PADS is a declarative data description language that allows data analysts to describe both the physical layout of ad hoc data sources and semantic properties of that data. From such descriptions, the PADS compiler generates libraries and tools for manipulating the data, including parsing routines, statistical profiling tools, translation programs to produce well-behaved formats such as XML or those required for loading relational databases, and tools for running XQueries over raw PADS data sources. The descriptions are concise enough to serve as ``living'' documentation while flexible enough to describe most of the ASCII, binary, and Cobol formats that we have seen in practice. The generated parsing library provides for robust, application-specific error handling.
This is joint work with Mary Fernandez, Bob Gruber, Yitzhak Mandelbaum, and David Walker.

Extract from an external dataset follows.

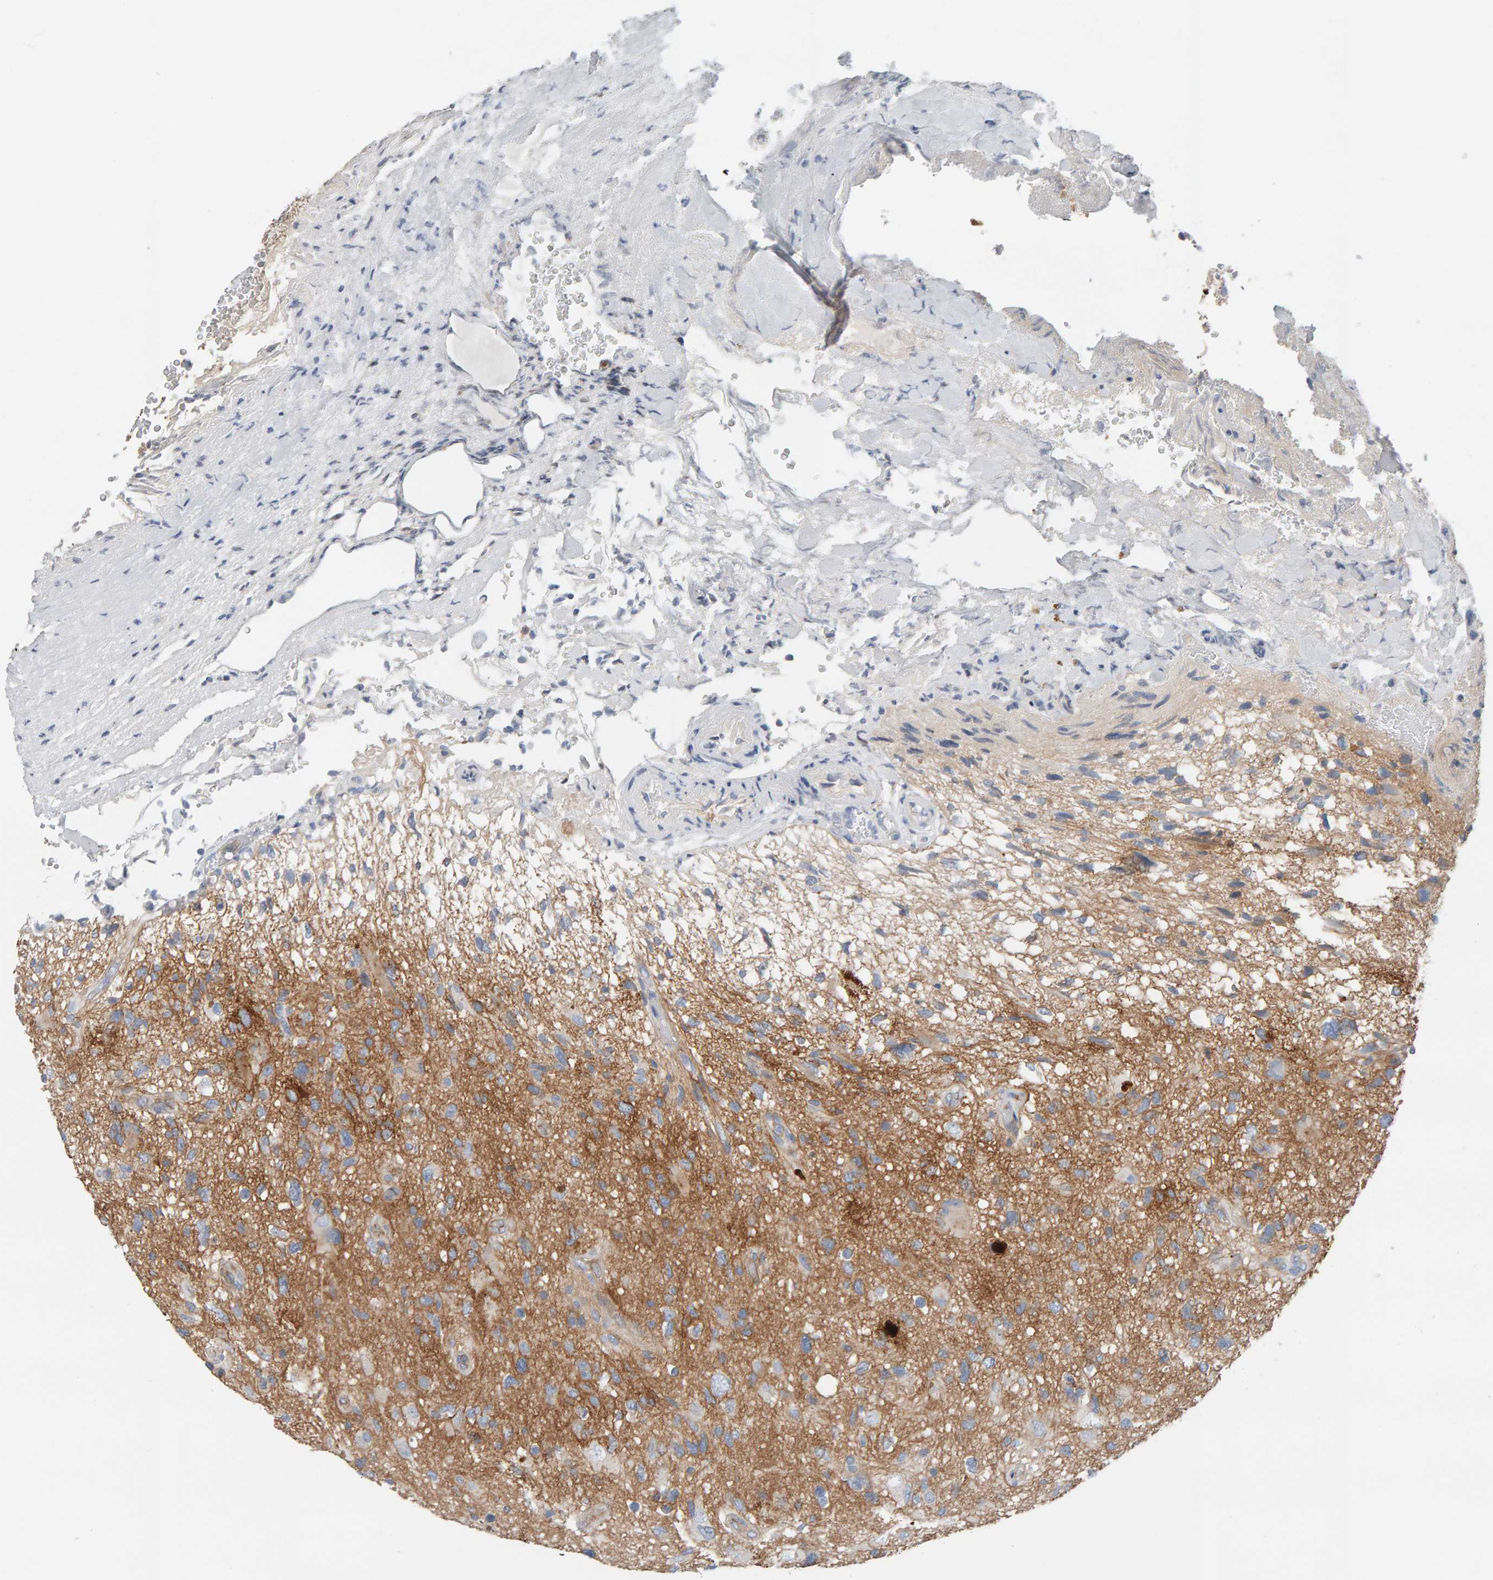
{"staining": {"intensity": "moderate", "quantity": "25%-75%", "location": "cytoplasmic/membranous"}, "tissue": "glioma", "cell_type": "Tumor cells", "image_type": "cancer", "snomed": [{"axis": "morphology", "description": "Glioma, malignant, High grade"}, {"axis": "topography", "description": "Brain"}], "caption": "This image shows immunohistochemistry staining of human malignant high-grade glioma, with medium moderate cytoplasmic/membranous expression in approximately 25%-75% of tumor cells.", "gene": "FYN", "patient": {"sex": "male", "age": 33}}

This was actually a very good research summary and generated quite a bit of food for thought. George Strawn from the NSF, another special invited lecturer who spoke later in the afternoon (during a Graduate Council meeting I had to attend), came to this talk, as did our first faculty candidate of this week. I ought to have made one of Fisher's two talks mandatory class participation for this month in my database class. I have some notes from the talk that I will post to the class mailing list later.
Edit, Sat 11 Mar 2006 - Here's the CIS Seminar List if you aren't familiar with it. I learned later from Greg Monaco in Psychology that a lot of people who are potentially interested in computational models of cognitive processes are not on our seminar list because:
- a) there haven't been that many speakers in the areas of human-computer interaction (HCI), natural language processing (NLP), cognitive science, computational neuroscience, brain theory, and cognitive psychology
- b) most of the "language processing" talks in our department are hardcore programming languages talks (the one last Friday on Example-Based Machine Translation by Violetta Cavalli-Sforza was a rare exception), and are harder for cogsci folks to grok
- c) most Psych people are unaware of our seminar website or our mailing list (possibly what our department actually does as research, too, but that's another story)
From now on, I'll be reposting links to Distinguished Lecturer talks from the seminar site here, just in case.